Para o senador José Maranhão, a candidatura de Nilvan Ferreira a prefeito de João Pessoa soou como um “achado providencial”, uma espécie de presente dos Céus. O MDB vinha percorrendo história de declínio no cenário político estadual, onde pontificou em posição de destaque nas últimas três décadas. A agremiação enfrentou defecções em redutos estratégicos, perdendo quadros valiosos que se sentiam desmotivados com o enfraquecimento visível da legenda. Em João Pessoa mesmo, com exceção de 2021, quando o próprio Maranhão foi candidato próprio a prefeito, a posição do partido era secundária, de “coadjuvante”, geralmente fornecendo vices para candidatos competitivos a prefeito como Ricardo Coutinho e Luciano Cartaxo. Os vices indicados por Maranhão amargaram o ostracismo, o desprestígio e o isolamento na tomada de decisões executivas na Capital paraibana.

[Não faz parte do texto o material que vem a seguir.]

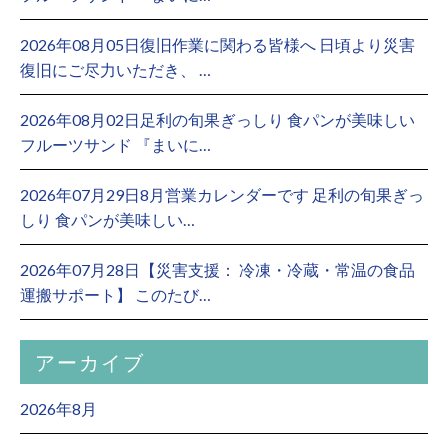
2026年08月05日復旧作業に関わる皆様へ 日頃より災害
復旧にご尽力いただき、 …
2026年08月02日足利の旬果ぎっしり 食パンが美味しい
フルーツサンド 『まいに…
2026年07月29日8月営業カレンダーです 足利の旬果ぎっ
しり 食パンが美味しい…
2026年07月28日【災害支援： 冷凍・冷蔵・常温の食品
運搬サポート】 このたび…
アーカイブ
2026年8月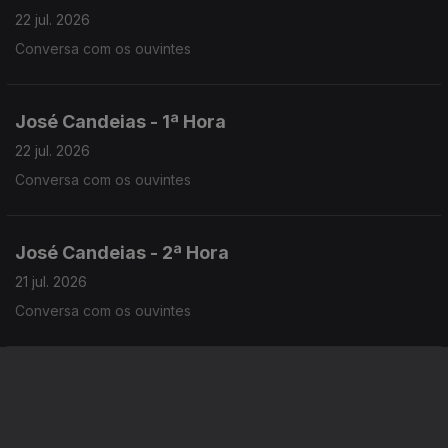
22 jul. 2026
Conversa com os ouvintes
José Candeias - 1ª Hora
22 jul. 2026
Conversa com os ouvintes
José Candeias - 2ª Hora
21 jul. 2026
Conversa com os ouvintes
José Candeias - 1ª Hora
21 jul. 2026
Conversa com os ouvintes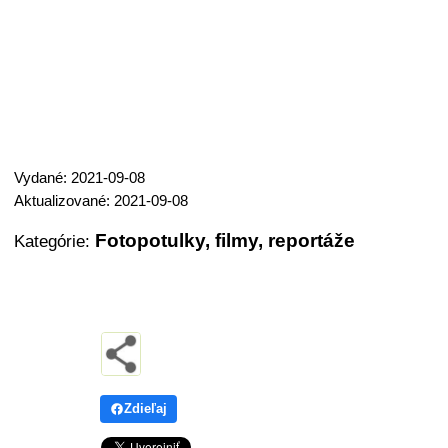
Vydané: 2021-09-08
Aktualizované: 2021-09-08
Fotopotulky, filmy, reportáže
Kategórie:
Zdieľaj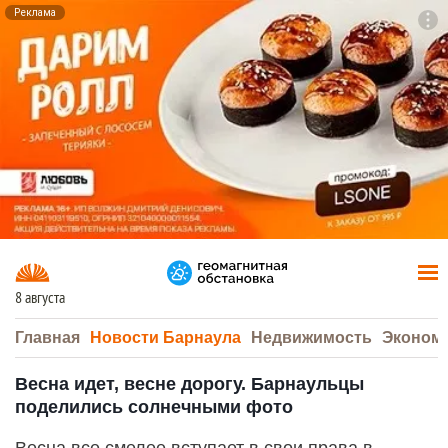
Реклама
To
F7
8 августа
Главная
Новости Барнаула
Недвижимость
Эконом
Весна идет, весне дорогу. Барнаульцы
поделились солнечными фото
Весна все смелее вступает в свои права в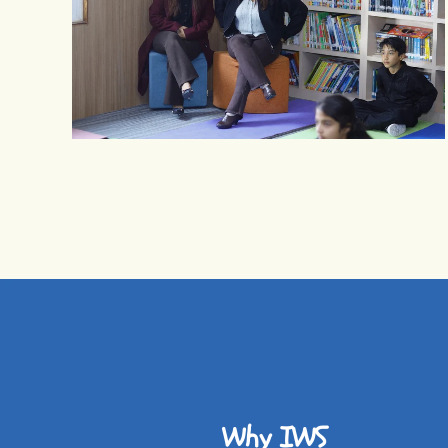
Why IWS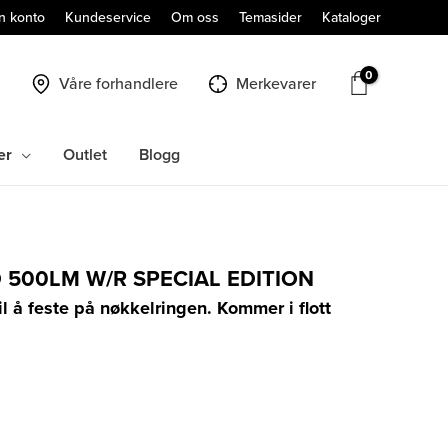
n konto
Kundeservice
Om oss
Temasider
Kataloger
Våre forhandlere
Merkevarer
er
Outlet
Blogg
D 500LM W/R SPECIAL EDITION
il å feste på nøkkelringen. Kommer i flott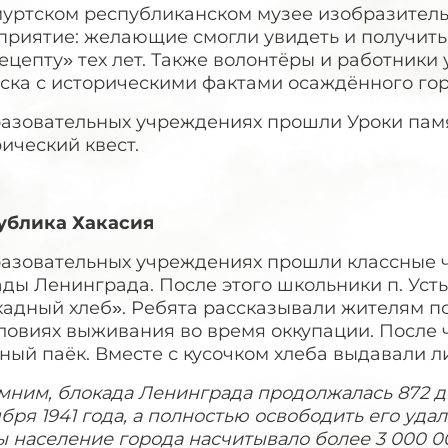
муртском республиканском музее изобразитель
приятие: желающие смогли увидеть и получить
ецепту» тех лет. Также волонтёры и работник
ска с историческими фактами осаждённого гор
разовательных учреждениях прошли Уроки памя
ический квест.
ублика Хакасия
разовательных учреждениях прошли классные 
ды Ленинграда. После этого школьники п. Уст
кадный хлеб». Ребята рассказывали жителям п
словиях выживания во время оккупации. После
ный паёк. Вместе с кусочком хлеба выдавали л
ним, блокада Ленинграда продолжалась 872 дн
бря 1941 года, а полностью освободить его удал
 население города насчитывало более 3 000 00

Maranhão não é só o líder maior do MDB paraibano – é o dono da agremiação partidária. Nenhuma decisão sobre candidaturas próprias ou alianças, sobretudo em redutos ou colégios eleitorais relevantes como João Pessoa, é tomada sem a anuência do senador ou até mesmo sem a sua articulação direta, na formulação de estratégia que considere a mais interessante para o projeto de expansão da sigla, com retomada de espaços em outros colégios eleitorais influentes, como base para reforçar eventual participação em disputas eleitorais estaduais. Não houve tempo, este ano, por exemplo, para o MDB plantar-se taticamente de forma mais decisiva em Campina Grande, onde, de resto, a fatura foi liquidada pelo esquema do prefeito Romero Rodrigues (PSD) em primeiro turno. Romero, diga-se, veio a João Pessoa no segundo turno “apoiar” Nilvan – um gesto meramente simbólico, já que não tem maior liderança política na Capital.
Quanto a Nilvan, as versões são de que foi definitivamente picado pela mosca azul da política. De imediato, além de avaliar os próximos passos a serem dados, vai aguardar o restabelecimento da saúde do senador José Maranhão para com ele discutir seu próprio papel no fortalecimento do MDB, não apenas na Capital mas em todo o Estado. Dependendo das suas motivações pessoais, que precisam ser levadas em conta, Nilvan tem consciência de que fez história na política pessoense-paraibana. A dúvida é sobre se o fenômeno ainda tem sobrevida para 2022, a disputa de maior dimensão em todo o país, ou se tudo não terá passado de uma “onda” na conjuntura atípica deste ano. A conferir!